Les chapiteaux voient le jour aux alentours de 1830 pour atteindre leur apogée avec le cirque Barnum and Bailey aux États-Unis et avec le cirque de « Lord » George Sanger en Grande-Bretagne. Le premier des deux, à l'époque où Phineas Taylor Barnum (1810-1891) acheta l'éléphant Jumbo (1882), pouvait accueillir jusqu'à 20 000 spectateurs. Il comprenait, comme c'est la tradition aux États-Unis, trois pistes sur lesquelles on exécutait simultanément trois spectacles différents. Des plates-formes installées entre les pistes ainsi que sur les côtés permettaient d'exécuter d'autres numéros, et une grande piste équestre où avaient lieu parades, courses et défilés courait tout autour des trois pistes. Alors que cette disposition se maintient aujourd'hui dans un certain nombre de cirques aux États-Unis, elle ne fut jamais vraiment appréciée par le public européen, qui lui préfère la piste unique.

Le cirque contemporain

On peut dater la naissance du cirque contemporain à 1871, année où l'Américain Barnum fonda la World's Fair, gigantesque cirque ambulant que son associé William C. Coup (1837-1895) transformera quelques années plus tard en Greatest Show on Earth. Avec son chapiteau géant, ses cavalcades de centaines d'animaux, son rayonnement international soutenu par la presse et l'affichage, ses vedettes plus (Buffalo Bill) ou moins (la nourrice noire de Washington) authentiques, le Greatest Show (disparu en 1956) marquait l'avènement d'un nouveau type de cirque, rationalisé et appuyé sur d'énormes moyens financiers.

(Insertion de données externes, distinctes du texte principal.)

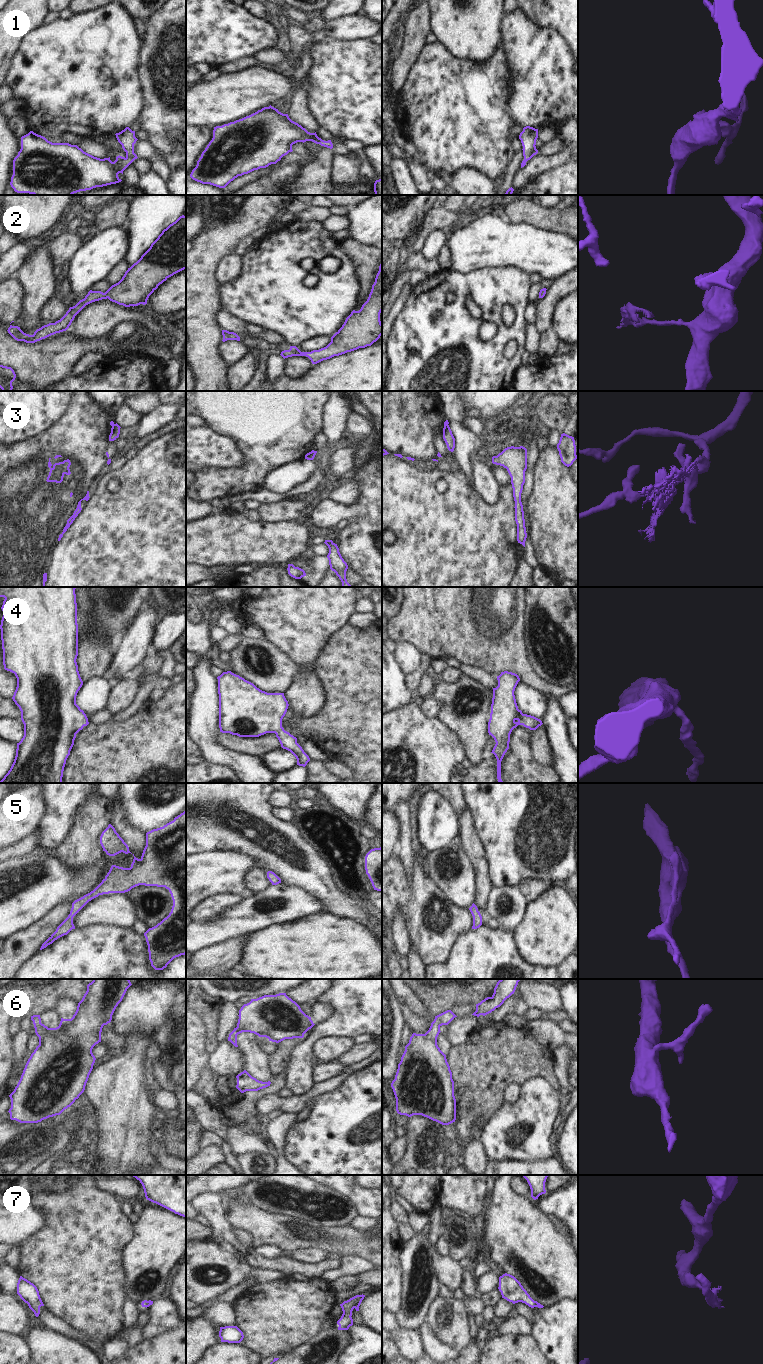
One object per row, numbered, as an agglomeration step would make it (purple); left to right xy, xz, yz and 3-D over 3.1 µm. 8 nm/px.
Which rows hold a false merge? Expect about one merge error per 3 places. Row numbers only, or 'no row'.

À partir de 1900, le cirque traditionnel, dont la décadence est déjà sensible en France et en Angleterre, lutte péniblement contre la concurrence du music-hall, qui lui enlève public et artistes. Depuis 1920, la formule des grands chapiteaux ambulants s'est particulièrement développée, comme celui de l'Allemand Sarrasani (1873-1934), les cirques Amar, Bouglione et Pinder. Au cours du xxe s., le cirque est devenu une grande entreprise industrielle et les petits cirques artisanaux ont aujourd'hui presque tous disparu.

Dans le cirque actuel, les arts équestres, qui sont pourtant à l'origine de cette activité, tiennent une moindre part (même si certains cirques, comme celui animé, en France, par la troupe Zingaro [Bartabas], ne se consacrent qu'aux arts équestres). Bien des cirques donnent des spectacles qui ressemblent à des revues de music-hall. Cependant, à aucun moment de son histoire le cirque n'a offert une telle profusion et une telle diversité de numéros, comme en témoigne le Festival mondial de Monte-Carlo, grand rendez-vous annuel de la profession. Les artistes y accomplissent fréquemment des exploits que leurs prédécesseurs n'auraient jamais crus possibles : le trapéziste américain Don Martinez, par exemple, exécutait couramment un triple saut périlleux et demi avec son partenaire ; le célèbre cirque Knie, en Suisse, présentait un tigre dressé à chevaucher un rhinocéros, et une girafe et un hippopotame se sont produits dans des numéros. Les années 1980 sont marquées par des expériences de renouvellement multiples, comme celles d'Archaos et du cirque Plume en France, ou le cirque du Soleil au Canada. En 1990 s'est créé à Montréal, au Canada, la Fédération mondiale des écoles de cirque. Depuis le cirque n’a eu de cesse de se diversifier et, dans un vent de liberté, s’est ouvert aux autres arts.